My understanding of the climate issue has always been that the poles will warm faster than the tropics which will reduce the temperature gradient and in so doing make severe storms less likely rather than more — a situation we are already seeing in the frequency of Cat3+ hurricanes in the North Atlantic, the last to make landfall on the US being Wilma 11 years ago.
There will always be weather events even one in 250 year ones. The history of flooding in the Severn catchment is well documented here and those of us familiar with the River Avon (and several of those involved in its restoration for navigation and subsequent management) will tell you that the recent flooding events have been on the cards for years, citing several aspects of river (mis)management partly due to a refusal to listen to those who know what flood plain is for and partly due to refusal to carry out proper maintenance in the catchment.
Agreed that 2007 was exceptional but there is no need to use the position of the jet stream and an intense low over Biscay and the English Channel as an excuse to bleat "climate change" when Occam's Razor is available!

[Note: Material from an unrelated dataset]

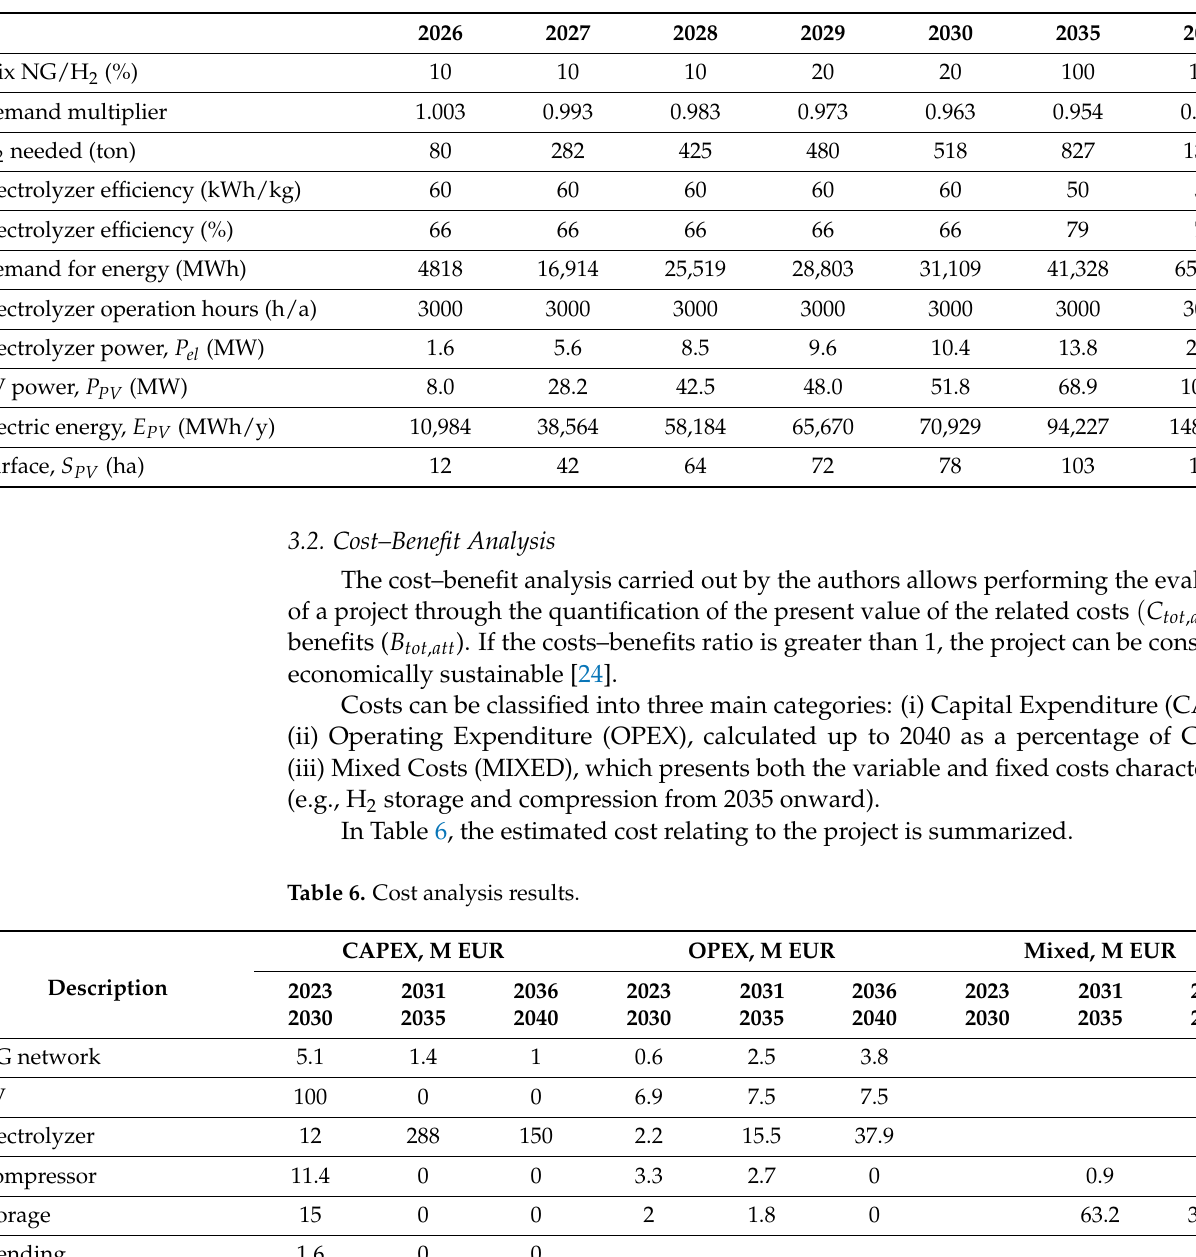
Table 5. Results of the project design phase.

Mar 28, 2016 at 9:55 PM | Registered CommenterMike Jackson

Proof that climate scientists have been wrong before, is NOT evidence against an increase in the intensity and frequency of such events.

Mar 28, 2016 at 10:21 PM | Unregistered Commentergolf charlie

Martin A

Thanks for the information on 2nd order polynomials.

Looking at your graphs, I would estimate the 95% confidence limits for your regression lines at +/-2.5C.

I would agree that there is little chance of pulling useful trend information out of CET.Anything between no change and +/-5C would fit within those limits.

Mar 28, 2016 at 11:34 PM | Unregistered CommenterEntropic man

Mike Jackson

By eye, there looks to be an increase in named storms, but no real change in the number of hurricanes or major hurricanes.

If the US has not had a hurricane in ten years that suggests

a) that the hurricanes are tending to go elsewhere, perhaps staying offshore.

and/or

b) that the USA has been lucky.

Mar 29, 2016 at 12:06 AM | Unregistered CommenterEntropic man

if there i8s a staw to be clutched at, EM will reach for it. I suggest he relabels himself as Ecdysiast Man, always eager to display his lack of credentials.

Mar 29, 2016 at 12:22 AM | Unregistered Commenterdiogenes

"luck" is one of those quantities that EM will no doubt define with a formula involving made up numbers, like most of the formulae he writes.